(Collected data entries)
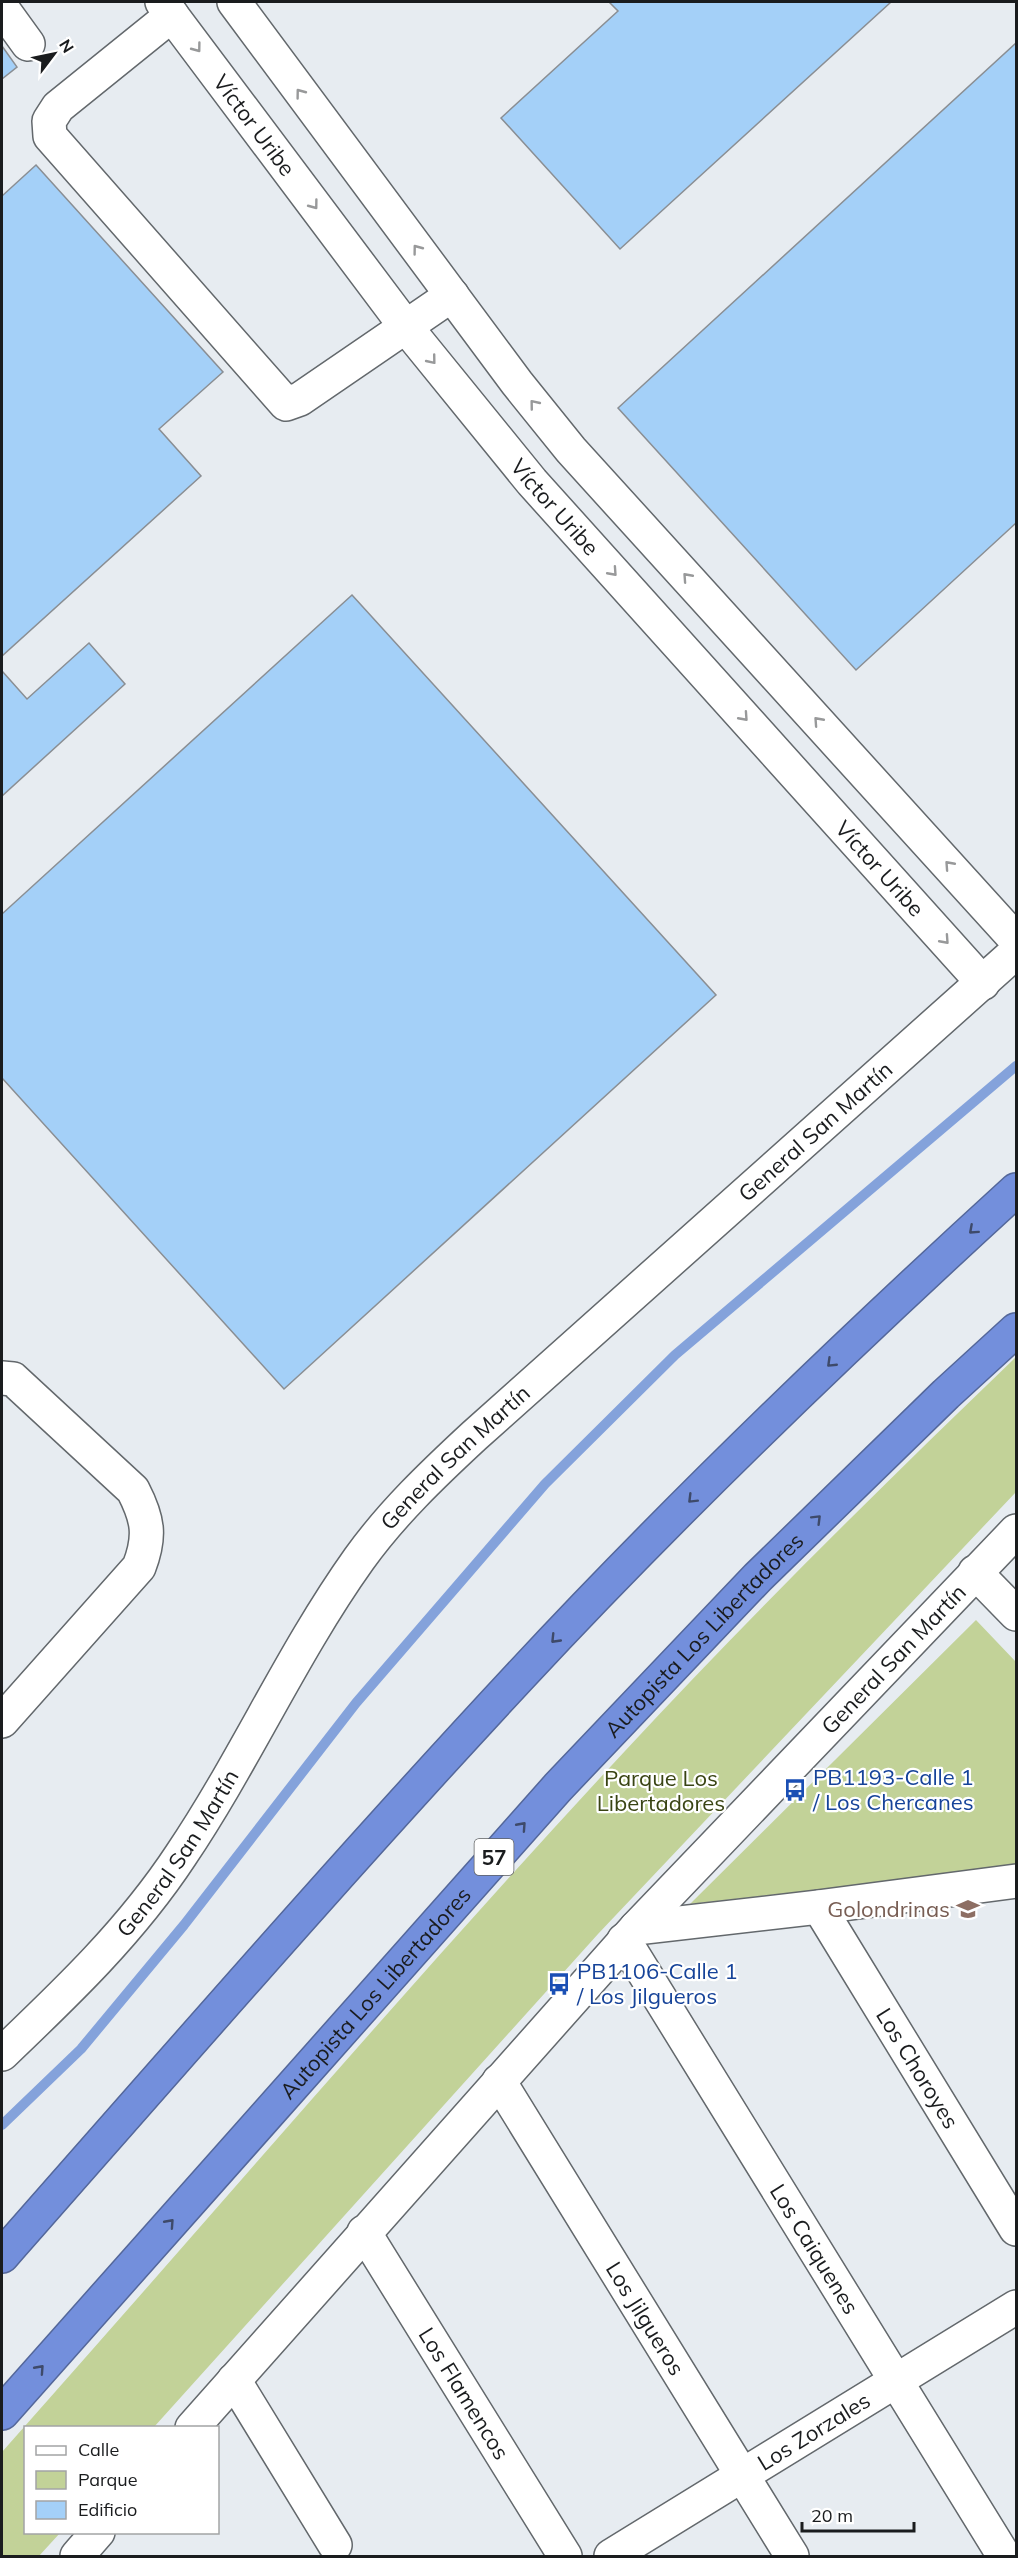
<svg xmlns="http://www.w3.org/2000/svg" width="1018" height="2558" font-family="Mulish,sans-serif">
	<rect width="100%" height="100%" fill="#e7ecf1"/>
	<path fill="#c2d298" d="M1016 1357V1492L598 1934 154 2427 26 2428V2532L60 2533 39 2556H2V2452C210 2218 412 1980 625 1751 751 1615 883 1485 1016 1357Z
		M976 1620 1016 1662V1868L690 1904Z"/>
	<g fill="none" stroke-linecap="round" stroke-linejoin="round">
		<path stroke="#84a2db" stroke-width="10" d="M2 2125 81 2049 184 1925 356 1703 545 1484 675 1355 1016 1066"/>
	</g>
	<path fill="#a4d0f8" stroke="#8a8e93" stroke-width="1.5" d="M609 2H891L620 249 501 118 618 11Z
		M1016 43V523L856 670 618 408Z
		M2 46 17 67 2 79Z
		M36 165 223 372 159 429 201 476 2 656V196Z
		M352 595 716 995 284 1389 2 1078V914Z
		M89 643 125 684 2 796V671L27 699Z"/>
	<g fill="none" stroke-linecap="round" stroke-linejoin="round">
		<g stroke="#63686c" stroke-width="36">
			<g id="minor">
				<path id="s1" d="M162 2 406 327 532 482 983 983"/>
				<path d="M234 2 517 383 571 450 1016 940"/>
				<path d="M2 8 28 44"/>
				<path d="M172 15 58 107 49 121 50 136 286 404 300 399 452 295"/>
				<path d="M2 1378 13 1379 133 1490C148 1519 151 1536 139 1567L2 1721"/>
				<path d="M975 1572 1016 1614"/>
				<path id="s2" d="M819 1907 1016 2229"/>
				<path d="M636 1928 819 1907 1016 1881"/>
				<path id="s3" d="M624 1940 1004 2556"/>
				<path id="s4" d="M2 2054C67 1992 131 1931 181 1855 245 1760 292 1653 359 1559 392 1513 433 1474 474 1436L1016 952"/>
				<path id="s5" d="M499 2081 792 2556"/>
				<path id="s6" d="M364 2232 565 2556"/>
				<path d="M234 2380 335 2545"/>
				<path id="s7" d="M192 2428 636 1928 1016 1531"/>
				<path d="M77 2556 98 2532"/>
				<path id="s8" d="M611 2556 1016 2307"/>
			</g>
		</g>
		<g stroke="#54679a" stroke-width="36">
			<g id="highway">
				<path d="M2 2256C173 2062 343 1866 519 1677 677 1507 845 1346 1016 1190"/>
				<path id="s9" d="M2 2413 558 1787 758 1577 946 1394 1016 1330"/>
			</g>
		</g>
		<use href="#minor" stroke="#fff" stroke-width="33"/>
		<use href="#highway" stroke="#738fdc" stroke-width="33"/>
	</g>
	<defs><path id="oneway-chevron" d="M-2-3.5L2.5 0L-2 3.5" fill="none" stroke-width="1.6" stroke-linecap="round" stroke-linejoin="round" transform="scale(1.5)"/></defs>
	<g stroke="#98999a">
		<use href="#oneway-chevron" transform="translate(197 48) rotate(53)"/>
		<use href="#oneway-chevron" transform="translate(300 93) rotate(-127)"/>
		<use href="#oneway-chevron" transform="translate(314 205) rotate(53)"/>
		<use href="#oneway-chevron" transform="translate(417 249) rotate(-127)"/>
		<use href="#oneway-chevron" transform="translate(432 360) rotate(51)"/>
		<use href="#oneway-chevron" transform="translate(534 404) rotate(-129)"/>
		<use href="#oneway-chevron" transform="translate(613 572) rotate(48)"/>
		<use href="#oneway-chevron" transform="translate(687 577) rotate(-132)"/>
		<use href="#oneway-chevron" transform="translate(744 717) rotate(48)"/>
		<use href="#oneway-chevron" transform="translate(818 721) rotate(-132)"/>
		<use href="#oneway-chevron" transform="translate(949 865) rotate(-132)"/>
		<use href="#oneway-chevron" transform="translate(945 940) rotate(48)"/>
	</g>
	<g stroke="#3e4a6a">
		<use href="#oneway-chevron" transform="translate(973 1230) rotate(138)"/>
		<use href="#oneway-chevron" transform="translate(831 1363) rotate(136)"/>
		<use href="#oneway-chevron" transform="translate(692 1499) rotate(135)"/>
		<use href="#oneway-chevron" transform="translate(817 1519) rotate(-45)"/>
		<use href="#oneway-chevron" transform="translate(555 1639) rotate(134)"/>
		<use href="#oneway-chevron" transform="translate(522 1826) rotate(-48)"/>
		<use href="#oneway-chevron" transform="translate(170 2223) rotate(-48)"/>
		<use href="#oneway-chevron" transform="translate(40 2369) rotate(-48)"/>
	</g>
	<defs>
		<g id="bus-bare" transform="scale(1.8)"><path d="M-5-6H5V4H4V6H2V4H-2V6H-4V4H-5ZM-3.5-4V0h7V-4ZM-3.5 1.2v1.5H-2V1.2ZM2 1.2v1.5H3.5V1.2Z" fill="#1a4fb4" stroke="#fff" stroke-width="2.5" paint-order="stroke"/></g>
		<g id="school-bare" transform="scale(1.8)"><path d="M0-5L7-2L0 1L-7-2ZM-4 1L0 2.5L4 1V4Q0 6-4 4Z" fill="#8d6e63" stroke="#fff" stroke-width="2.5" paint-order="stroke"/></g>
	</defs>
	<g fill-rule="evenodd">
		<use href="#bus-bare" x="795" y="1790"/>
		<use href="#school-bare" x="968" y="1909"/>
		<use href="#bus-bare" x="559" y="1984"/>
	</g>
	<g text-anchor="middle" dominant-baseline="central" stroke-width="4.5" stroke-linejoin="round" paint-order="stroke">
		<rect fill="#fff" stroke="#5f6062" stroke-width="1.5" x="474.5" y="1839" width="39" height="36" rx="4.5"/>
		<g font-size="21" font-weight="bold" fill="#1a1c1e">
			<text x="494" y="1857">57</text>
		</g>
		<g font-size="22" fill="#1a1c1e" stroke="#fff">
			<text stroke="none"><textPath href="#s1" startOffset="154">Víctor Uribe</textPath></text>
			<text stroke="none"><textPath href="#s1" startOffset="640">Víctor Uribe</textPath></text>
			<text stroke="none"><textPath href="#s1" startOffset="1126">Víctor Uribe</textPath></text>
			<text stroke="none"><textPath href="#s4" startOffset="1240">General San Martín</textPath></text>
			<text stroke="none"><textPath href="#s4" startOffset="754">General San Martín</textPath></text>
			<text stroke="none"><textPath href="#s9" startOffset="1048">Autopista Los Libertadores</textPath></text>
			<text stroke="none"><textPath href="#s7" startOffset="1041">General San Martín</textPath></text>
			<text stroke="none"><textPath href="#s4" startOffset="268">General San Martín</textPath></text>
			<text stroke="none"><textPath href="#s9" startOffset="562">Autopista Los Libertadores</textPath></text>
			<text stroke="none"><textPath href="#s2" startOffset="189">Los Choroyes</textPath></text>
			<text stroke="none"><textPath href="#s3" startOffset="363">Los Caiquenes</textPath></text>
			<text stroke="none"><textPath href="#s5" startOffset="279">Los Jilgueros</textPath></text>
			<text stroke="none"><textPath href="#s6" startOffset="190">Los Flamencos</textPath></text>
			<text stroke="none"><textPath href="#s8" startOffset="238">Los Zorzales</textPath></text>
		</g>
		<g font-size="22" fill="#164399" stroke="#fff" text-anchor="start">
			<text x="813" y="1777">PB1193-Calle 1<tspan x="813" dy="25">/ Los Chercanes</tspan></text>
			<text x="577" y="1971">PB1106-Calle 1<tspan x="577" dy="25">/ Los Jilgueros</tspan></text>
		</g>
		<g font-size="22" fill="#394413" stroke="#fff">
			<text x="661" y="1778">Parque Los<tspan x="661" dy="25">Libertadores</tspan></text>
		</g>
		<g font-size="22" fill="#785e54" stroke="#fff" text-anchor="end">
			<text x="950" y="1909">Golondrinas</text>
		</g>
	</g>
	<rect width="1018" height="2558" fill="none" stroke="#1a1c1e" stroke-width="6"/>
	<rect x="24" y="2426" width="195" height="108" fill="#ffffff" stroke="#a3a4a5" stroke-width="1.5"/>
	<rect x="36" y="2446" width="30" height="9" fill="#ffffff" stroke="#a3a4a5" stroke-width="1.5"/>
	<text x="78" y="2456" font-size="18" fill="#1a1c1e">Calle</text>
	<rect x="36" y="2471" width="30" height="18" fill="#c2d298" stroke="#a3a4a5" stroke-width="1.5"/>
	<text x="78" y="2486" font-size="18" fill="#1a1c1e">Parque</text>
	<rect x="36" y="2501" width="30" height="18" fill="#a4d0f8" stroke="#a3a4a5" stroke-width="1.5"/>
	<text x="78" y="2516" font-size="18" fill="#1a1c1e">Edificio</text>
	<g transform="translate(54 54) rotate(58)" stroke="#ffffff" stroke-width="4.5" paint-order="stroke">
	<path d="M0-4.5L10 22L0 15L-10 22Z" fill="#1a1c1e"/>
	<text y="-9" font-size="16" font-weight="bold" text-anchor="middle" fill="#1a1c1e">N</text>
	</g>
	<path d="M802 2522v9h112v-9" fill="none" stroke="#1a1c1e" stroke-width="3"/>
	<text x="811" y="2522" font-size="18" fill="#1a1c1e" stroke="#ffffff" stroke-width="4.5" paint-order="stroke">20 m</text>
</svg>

#### [Directions]
Only the lines that contain the string "middle" should be copied from the entries above.

#### [Your solution]
	<g text-anchor="middle" dominant-baseline="central" stroke-width="4.5" stroke-linejoin="round" paint-order="stroke">
	<text y="-9" font-size="16" font-weight="bold" text-anchor="middle" fill="#1a1c1e">N</text>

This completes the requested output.